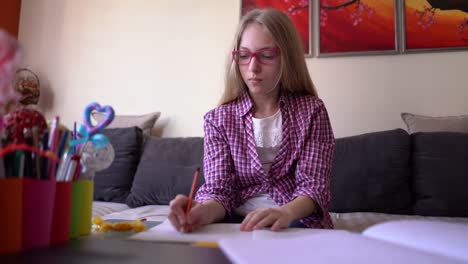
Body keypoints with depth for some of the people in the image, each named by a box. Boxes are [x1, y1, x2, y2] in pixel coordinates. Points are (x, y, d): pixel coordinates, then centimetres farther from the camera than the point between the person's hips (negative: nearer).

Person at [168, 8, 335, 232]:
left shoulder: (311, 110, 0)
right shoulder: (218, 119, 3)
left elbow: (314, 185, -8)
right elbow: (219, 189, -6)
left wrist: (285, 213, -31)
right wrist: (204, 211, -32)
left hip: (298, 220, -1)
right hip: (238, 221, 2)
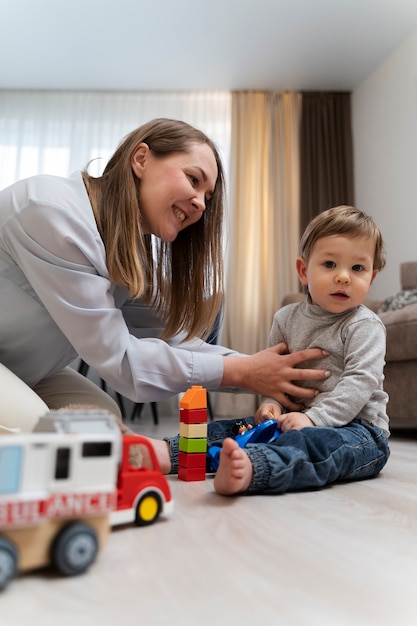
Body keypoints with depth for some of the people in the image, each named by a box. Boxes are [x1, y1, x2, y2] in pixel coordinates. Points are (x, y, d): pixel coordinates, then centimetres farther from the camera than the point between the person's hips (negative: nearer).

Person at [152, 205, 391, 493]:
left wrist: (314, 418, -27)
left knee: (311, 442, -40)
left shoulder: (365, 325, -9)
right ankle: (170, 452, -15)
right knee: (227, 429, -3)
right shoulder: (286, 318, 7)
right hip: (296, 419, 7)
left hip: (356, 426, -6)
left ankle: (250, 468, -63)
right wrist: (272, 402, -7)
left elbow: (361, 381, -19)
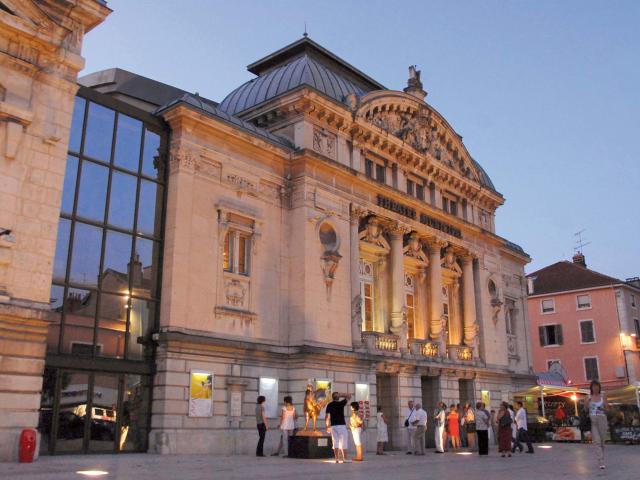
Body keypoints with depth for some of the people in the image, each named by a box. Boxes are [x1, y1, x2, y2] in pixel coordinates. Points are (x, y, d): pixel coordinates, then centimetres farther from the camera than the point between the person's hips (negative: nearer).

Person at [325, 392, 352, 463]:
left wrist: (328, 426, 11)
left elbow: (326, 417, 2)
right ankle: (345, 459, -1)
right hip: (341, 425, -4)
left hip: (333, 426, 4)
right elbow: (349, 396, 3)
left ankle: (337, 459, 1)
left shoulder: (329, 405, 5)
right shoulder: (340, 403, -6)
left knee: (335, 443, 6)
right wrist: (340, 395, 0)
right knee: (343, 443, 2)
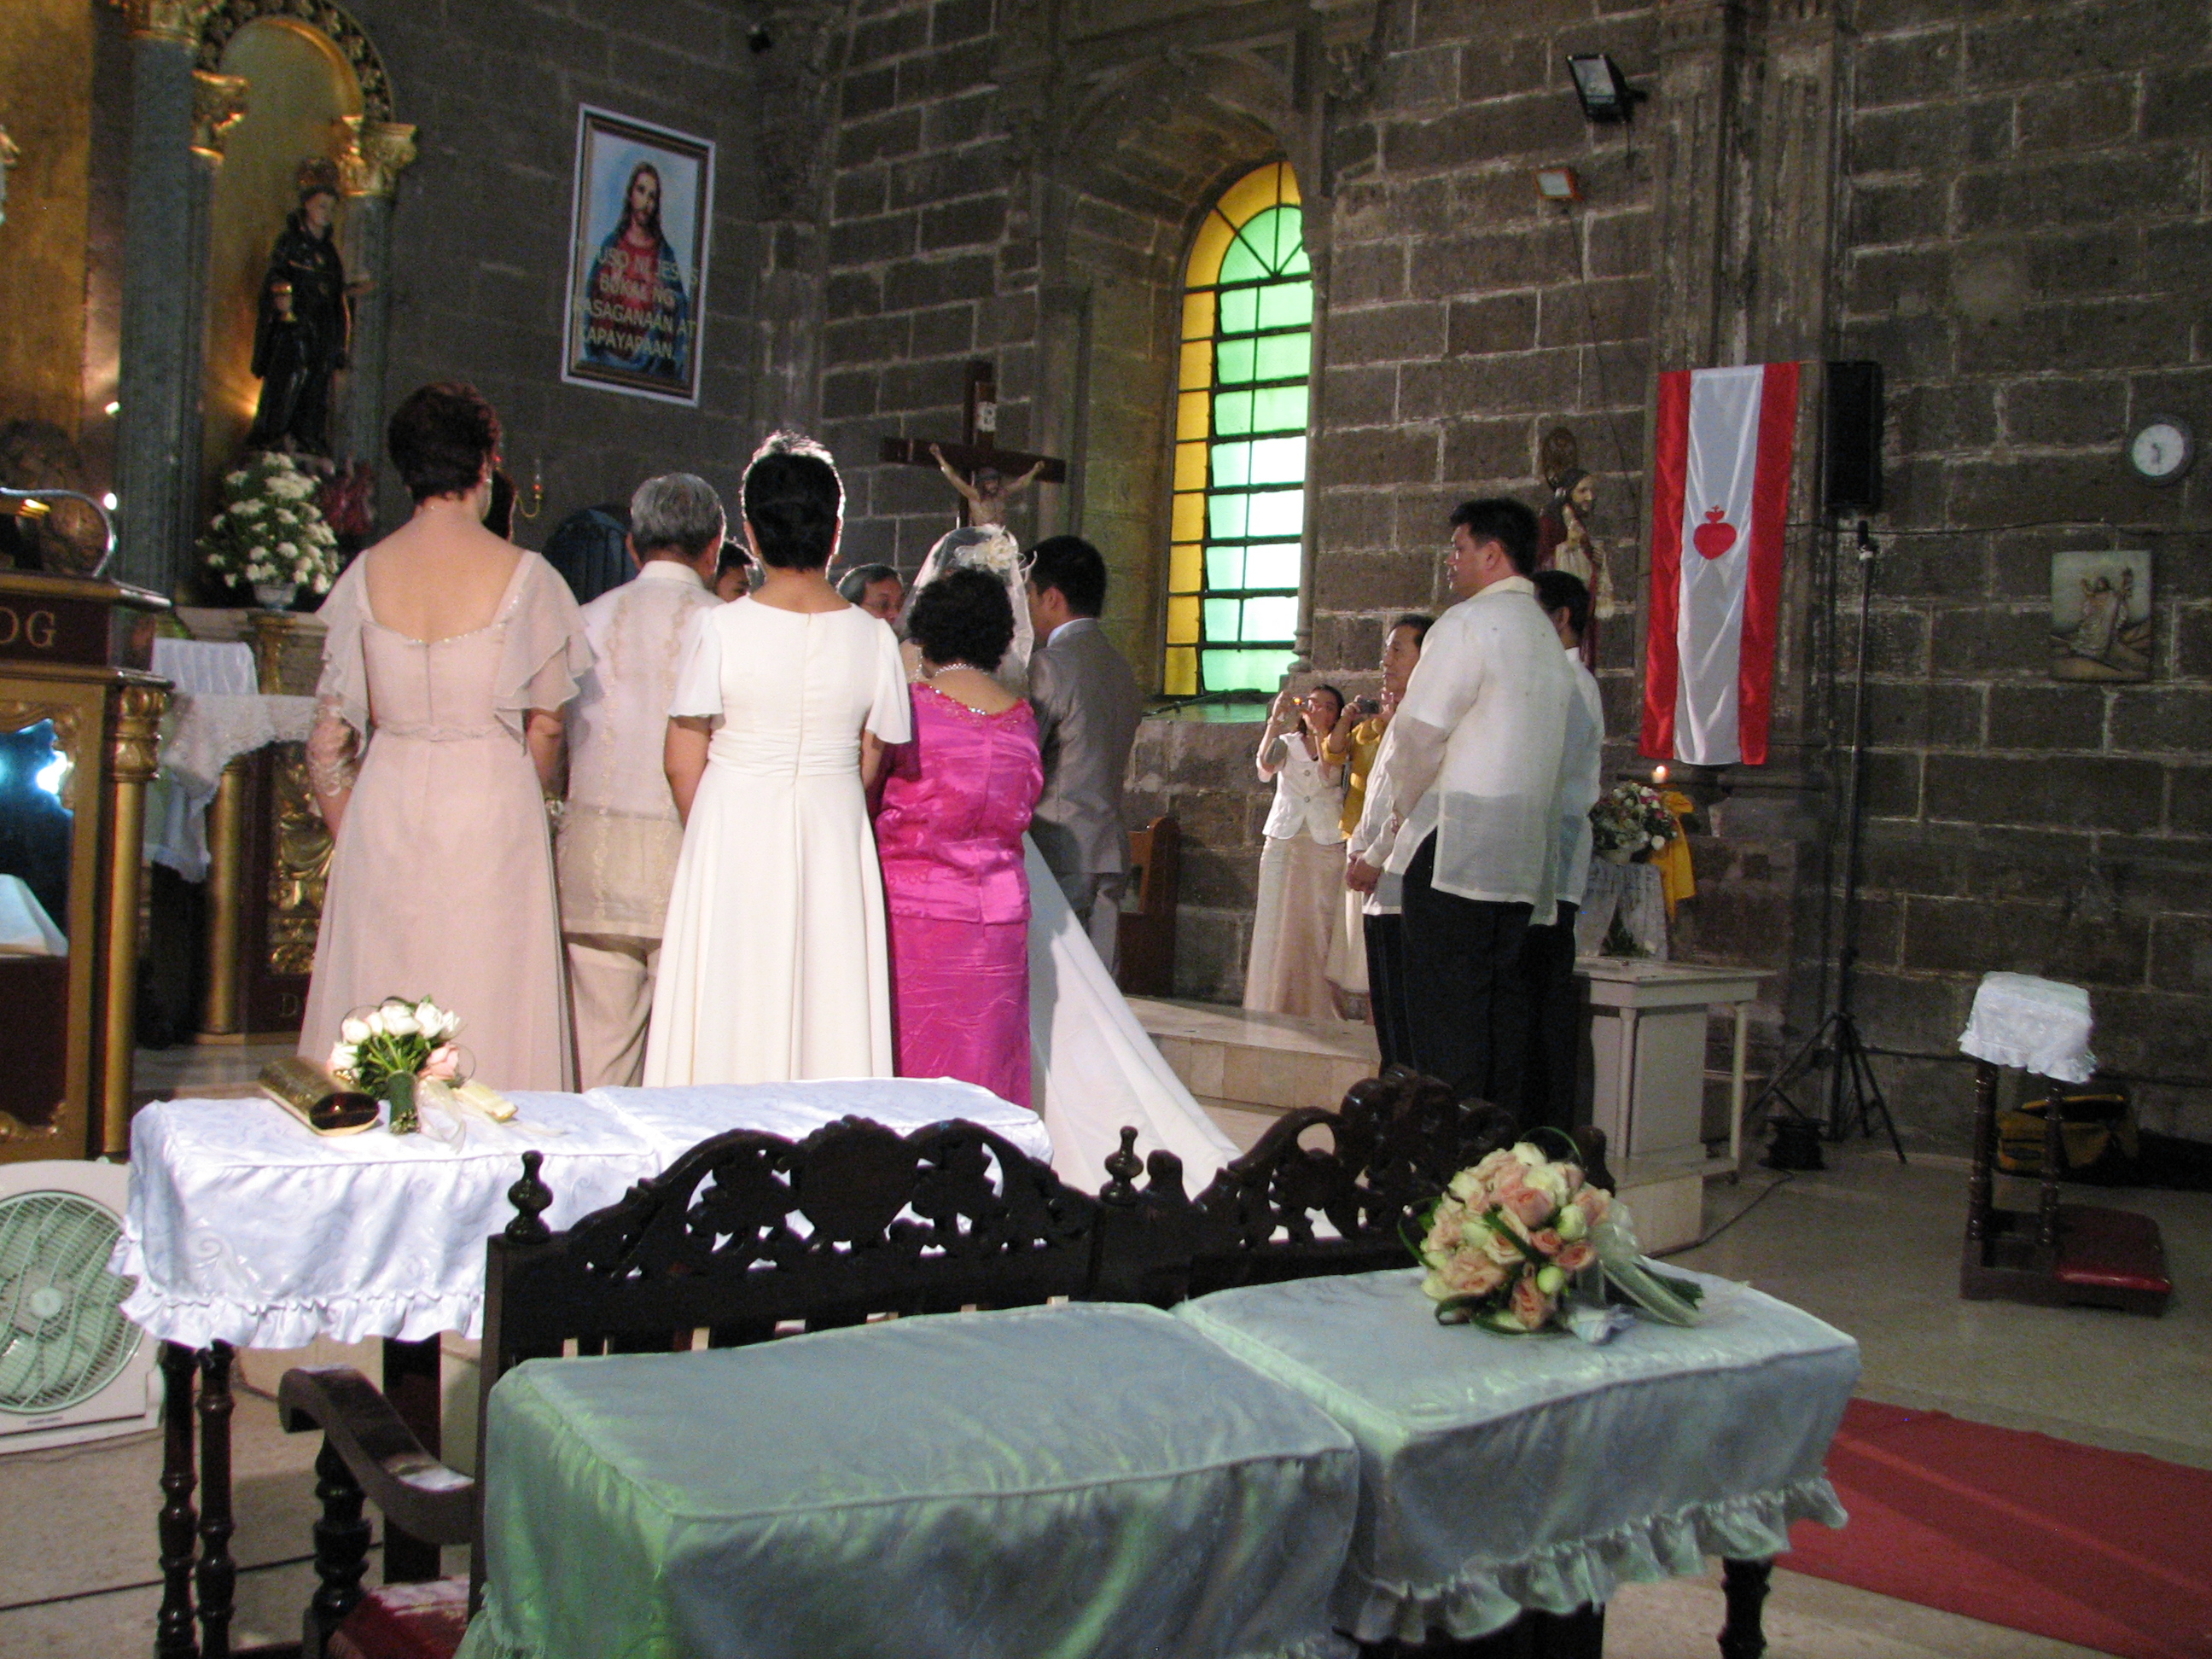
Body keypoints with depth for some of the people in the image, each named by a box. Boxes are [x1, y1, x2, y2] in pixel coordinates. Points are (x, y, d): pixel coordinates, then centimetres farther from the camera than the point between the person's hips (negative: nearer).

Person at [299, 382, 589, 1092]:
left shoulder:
------------------------------------------------
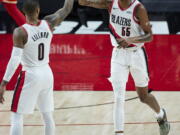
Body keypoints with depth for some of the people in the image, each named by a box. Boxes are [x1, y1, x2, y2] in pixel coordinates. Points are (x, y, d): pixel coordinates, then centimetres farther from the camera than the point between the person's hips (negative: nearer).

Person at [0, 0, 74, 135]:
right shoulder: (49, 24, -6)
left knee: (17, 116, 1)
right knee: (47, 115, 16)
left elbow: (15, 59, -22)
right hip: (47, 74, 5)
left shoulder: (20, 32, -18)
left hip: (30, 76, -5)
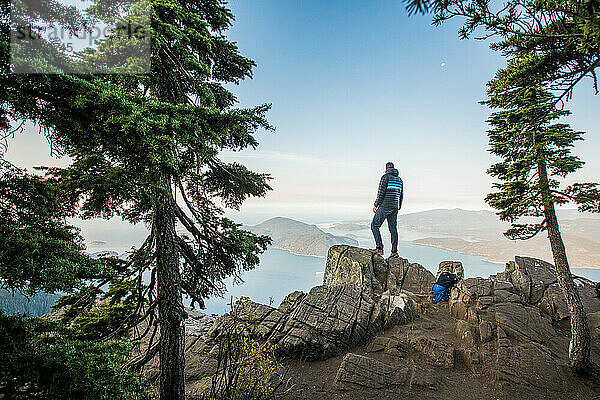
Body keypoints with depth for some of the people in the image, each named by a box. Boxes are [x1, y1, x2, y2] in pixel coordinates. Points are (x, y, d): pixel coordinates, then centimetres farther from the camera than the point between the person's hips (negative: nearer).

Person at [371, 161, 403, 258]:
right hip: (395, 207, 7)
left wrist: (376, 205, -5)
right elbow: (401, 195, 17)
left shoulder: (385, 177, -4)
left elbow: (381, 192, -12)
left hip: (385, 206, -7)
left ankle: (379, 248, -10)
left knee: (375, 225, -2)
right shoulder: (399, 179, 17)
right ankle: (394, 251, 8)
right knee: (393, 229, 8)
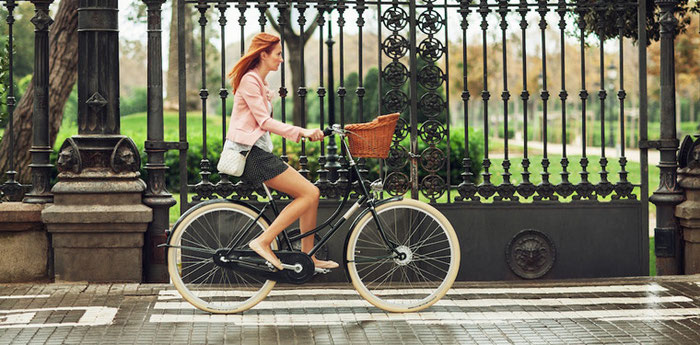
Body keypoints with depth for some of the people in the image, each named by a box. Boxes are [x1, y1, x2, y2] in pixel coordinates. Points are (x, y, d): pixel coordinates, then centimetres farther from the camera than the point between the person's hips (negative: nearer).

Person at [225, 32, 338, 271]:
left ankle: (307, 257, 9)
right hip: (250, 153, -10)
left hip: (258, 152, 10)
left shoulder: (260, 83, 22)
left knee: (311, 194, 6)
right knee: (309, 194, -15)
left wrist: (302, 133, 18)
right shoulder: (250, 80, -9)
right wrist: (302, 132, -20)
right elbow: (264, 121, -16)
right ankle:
------------------------------------------------
**ACTIVITY:** Update the records from the line containing "left ankle: (250, 468, -63)" down to the line containing "right knee: (343, 443, 2)" by changing "centimetres" to "centimeters", with nothing else altered. Return only those lines and leave out the pictures.

**WRITTEN ANSWER:**
left ankle: (250, 468, -63)
right wrist: (272, 402, -7)
left elbow: (361, 381, -19)
Body keypoints with depth for some of the people in the image, each named by a box. Boxes are [x1, y1, x2, y2] in pixel coordinates. Points are (x, y, d): pixel coordinates, then centimeters farther from the camera than the point between the person's hips (negative: nearer).

Person at [325, 392, 352, 463]:
left wrist: (328, 426, 11)
left elbow: (326, 417, 2)
right ankle: (345, 459, -1)
right hip: (341, 425, -4)
left hip: (333, 426, 4)
right elbow: (349, 396, 3)
left ankle: (337, 459, 1)
left shoulder: (329, 405, 5)
right shoulder: (340, 403, -6)
left knee: (335, 443, 6)
right wrist: (340, 395, 0)
right knee: (343, 443, 2)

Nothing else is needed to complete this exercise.